Appeal of non-electronic entertainment grows as more people realize its benefits, Xu Lin reports.
Board games seem a throwback to a different era. A pre-mobile phone era. An era of dice and not a computer mouse. An era not of virtual reality but of imagination when you could be either a rich merchant, an awe-inspiring general, or a successful politician.
The Dice Con 2019, an annual board game convention in Beijing, is a gathering allowing fans to experience the thrill of games that are not electronic and are actually making a strong comeback.
With more than 152 exhibitors from home and abroad, the convention over Aug 23-25 covered an area of 6,400 square meters, two halls of National Agricultural Exhibition Center, and received over 30,000 visitors. There they were able to play various board games at tables before making up their minds whether to buy or not. Some parents took their children to enjoy the board games especially designed for kids and possibly rekindle some of their own childhood memories.
According to market research store Research and Markets, the global board games’ market is expected to be worth $12 billion by 2023, growing at a compound annual rate of more than 9 percent over 2017-23.
“Playing board games either with friends or the family is excellent entertainment. It also strengthens mutual understanding,” says Beijinger Sun Yumiao, 32, who visited the convention with her friends. She bought two imported board games for about 1,000 yuan ($140).
When she was a child, she fell in love with the Monopoly board game where players trade property. Board games have an added educational aspect as players have to think quickly and they are better at brain development than computer games or just watching TV.
Vincent Dutrait, a veteran French board game illustrator, was one of the keynote speakers in Dice Con 2019. He says: “Illustration for books is generally about decoration, but illustrations for board games are different.
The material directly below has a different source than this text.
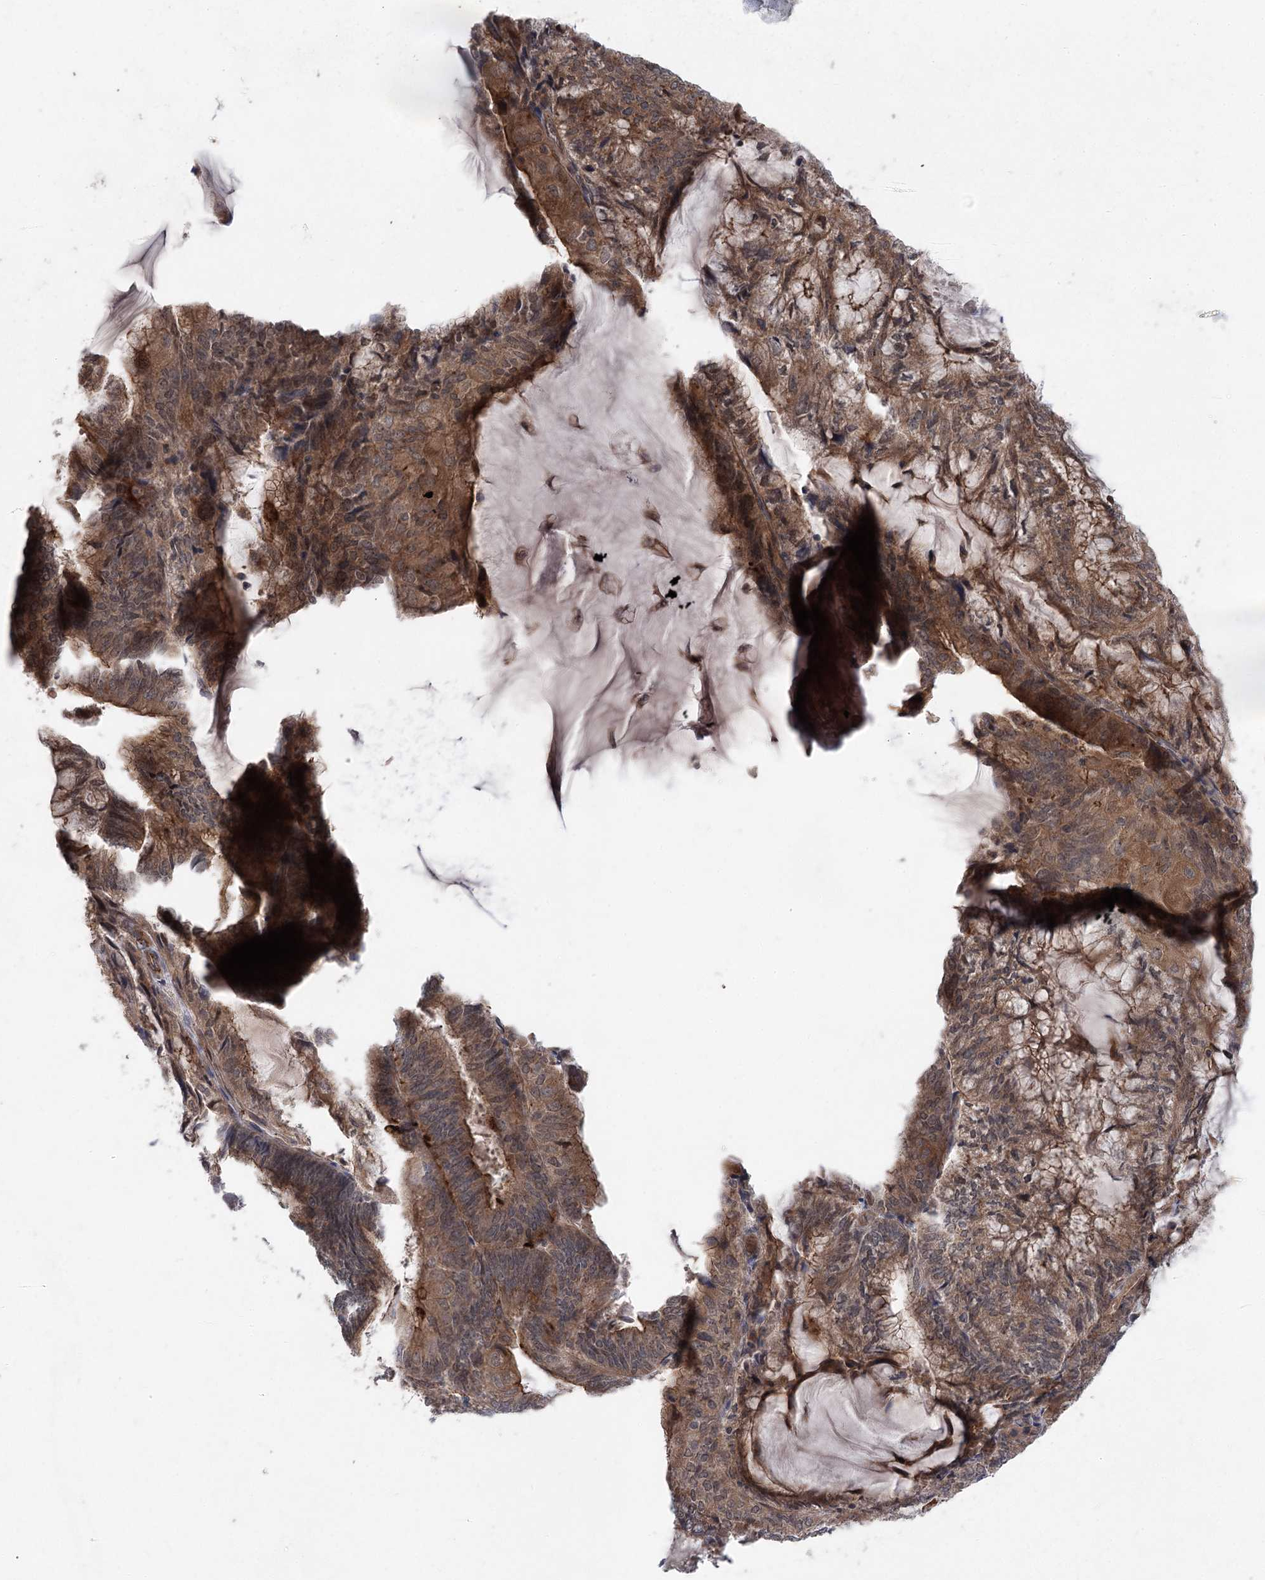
{"staining": {"intensity": "moderate", "quantity": ">75%", "location": "cytoplasmic/membranous"}, "tissue": "endometrial cancer", "cell_type": "Tumor cells", "image_type": "cancer", "snomed": [{"axis": "morphology", "description": "Adenocarcinoma, NOS"}, {"axis": "topography", "description": "Endometrium"}], "caption": "The photomicrograph displays immunohistochemical staining of endometrial cancer. There is moderate cytoplasmic/membranous staining is seen in approximately >75% of tumor cells.", "gene": "METTL24", "patient": {"sex": "female", "age": 81}}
They must be functional-to transmit the essence of the game and help players understand the mechanism.”
He visited China several times in the 1980s and 1990s, and was surprised by the country’s great changes. He attributes his interest in Asian culture and history to his family. His father is a Sinologist and his mother is a reporter, and they’ve worked together to translate Chinese novels into French.
“To draw illustrations for board games is a unique experience. Because accessories for different games are unique-they vary in shapes and sizes, and some are designed in 3D,” he says.